TASK OBJECTIVE
What you return must match the records exactly, with every line included.

Source records:
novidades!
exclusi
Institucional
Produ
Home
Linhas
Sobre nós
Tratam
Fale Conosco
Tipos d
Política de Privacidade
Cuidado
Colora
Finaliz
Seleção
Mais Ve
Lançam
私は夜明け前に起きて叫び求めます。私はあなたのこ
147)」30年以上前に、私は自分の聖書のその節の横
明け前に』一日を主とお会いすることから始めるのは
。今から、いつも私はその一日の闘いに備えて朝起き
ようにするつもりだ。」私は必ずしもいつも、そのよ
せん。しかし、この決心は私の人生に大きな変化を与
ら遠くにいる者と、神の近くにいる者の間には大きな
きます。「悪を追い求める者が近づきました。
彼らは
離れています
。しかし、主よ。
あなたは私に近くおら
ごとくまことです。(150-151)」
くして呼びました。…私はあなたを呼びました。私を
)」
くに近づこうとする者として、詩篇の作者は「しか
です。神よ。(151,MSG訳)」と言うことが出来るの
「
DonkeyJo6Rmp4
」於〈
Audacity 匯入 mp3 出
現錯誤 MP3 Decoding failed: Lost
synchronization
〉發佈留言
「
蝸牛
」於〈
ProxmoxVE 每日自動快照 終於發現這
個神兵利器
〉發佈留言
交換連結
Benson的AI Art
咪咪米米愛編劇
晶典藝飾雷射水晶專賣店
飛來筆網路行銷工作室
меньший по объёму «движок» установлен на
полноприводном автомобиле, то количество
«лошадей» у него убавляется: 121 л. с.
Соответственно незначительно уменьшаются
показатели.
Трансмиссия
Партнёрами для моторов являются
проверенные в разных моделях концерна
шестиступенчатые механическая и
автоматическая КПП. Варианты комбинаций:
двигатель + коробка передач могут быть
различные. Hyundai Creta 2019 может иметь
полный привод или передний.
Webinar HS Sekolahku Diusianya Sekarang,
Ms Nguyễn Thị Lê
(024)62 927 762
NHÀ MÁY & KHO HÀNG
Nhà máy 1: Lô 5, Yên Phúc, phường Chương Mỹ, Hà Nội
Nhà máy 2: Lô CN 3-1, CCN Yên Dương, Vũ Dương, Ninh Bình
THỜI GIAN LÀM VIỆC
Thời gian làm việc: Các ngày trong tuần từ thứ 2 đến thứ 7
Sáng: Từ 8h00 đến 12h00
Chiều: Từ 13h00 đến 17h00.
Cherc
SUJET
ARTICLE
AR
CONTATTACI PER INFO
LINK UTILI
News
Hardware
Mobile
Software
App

EXERCISE SOLUTION
novidades!
exclusi
Institucional
Produ
Home
Linhas
Sobre nós
Tratam
Fale Conosco
Tipos d
Política de Privacidade
Cuidado
Colora
Finaliz
Seleção
Mais Ve
Lançam
私は夜明け前に起きて叫び求めます。私はあなたのこ
147)」30年以上前に、私は自分の聖書のその節の横
明け前に』一日を主とお会いすることから始めるのは
。今から、いつも私はその一日の闘いに備えて朝起き
ようにするつもりだ。」私は必ずしもいつも、そのよ
せん。しかし、この決心は私の人生に大きな変化を与
ら遠くにいる者と、神の近くにいる者の間には大きな
きます。「悪を追い求める者が近づきました。
彼らは
離れています
。しかし、主よ。
あなたは私に近くおら
ごとくまことです。(150-151)」
くして呼びました。…私はあなたを呼びました。私を
)」
くに近づこうとする者として、詩篇の作者は「しか
です。神よ。(151,MSG訳)」と言うことが出来るの
「
DonkeyJo6Rmp4
」於〈
Audacity 匯入 mp3 出
現錯誤 MP3 Decoding failed: Lost
synchronization
〉發佈留言
「
蝸牛
」於〈
ProxmoxVE 每日自動快照 終於發現這
個神兵利器
〉發佈留言
交換連結
Benson的AI Art
咪咪米米愛編劇
晶典藝飾雷射水晶專賣店
飛來筆網路行銷工作室
меньший по объёму «движок» установлен на
полноприводном автомобиле, то количество
«лошадей» у него убавляется: 121 л. с.
Соответственно незначительно уменьшаются
показатели.
Трансмиссия
Партнёрами для моторов являются
проверенные в разных моделях концерна
шестиступенчатые механическая и
автоматическая КПП. Варианты комбинаций:
двигатель + коробка передач могут быть
различные. Hyundai Creta 2019 может иметь
полный привод или передний.
Webinar HS Sekolahku Diusianya Sekarang,
Ms Nguyễn Thị Lê
(024)62 927 762
NHÀ MÁY & KHO HÀNG
Nhà máy 1: Lô 5, Yên Phúc, phường Chương Mỹ, Hà Nội
Nhà máy 2: Lô CN 3-1, CCN Yên Dương, Vũ Dương, Ninh Bình
THỜI GIAN LÀM VIỆC
Thời gian làm việc: Các ngày trong tuần từ thứ 2 đến thứ 7
Sáng: Từ 8h00 đến 12h00
Chiều: Từ 13h00 đến 17h00.
Cherc
SUJET
ARTICLE
AR
CONTATTACI PER INFO
LINK UTILI
News
Hardware
Mobile
Software
App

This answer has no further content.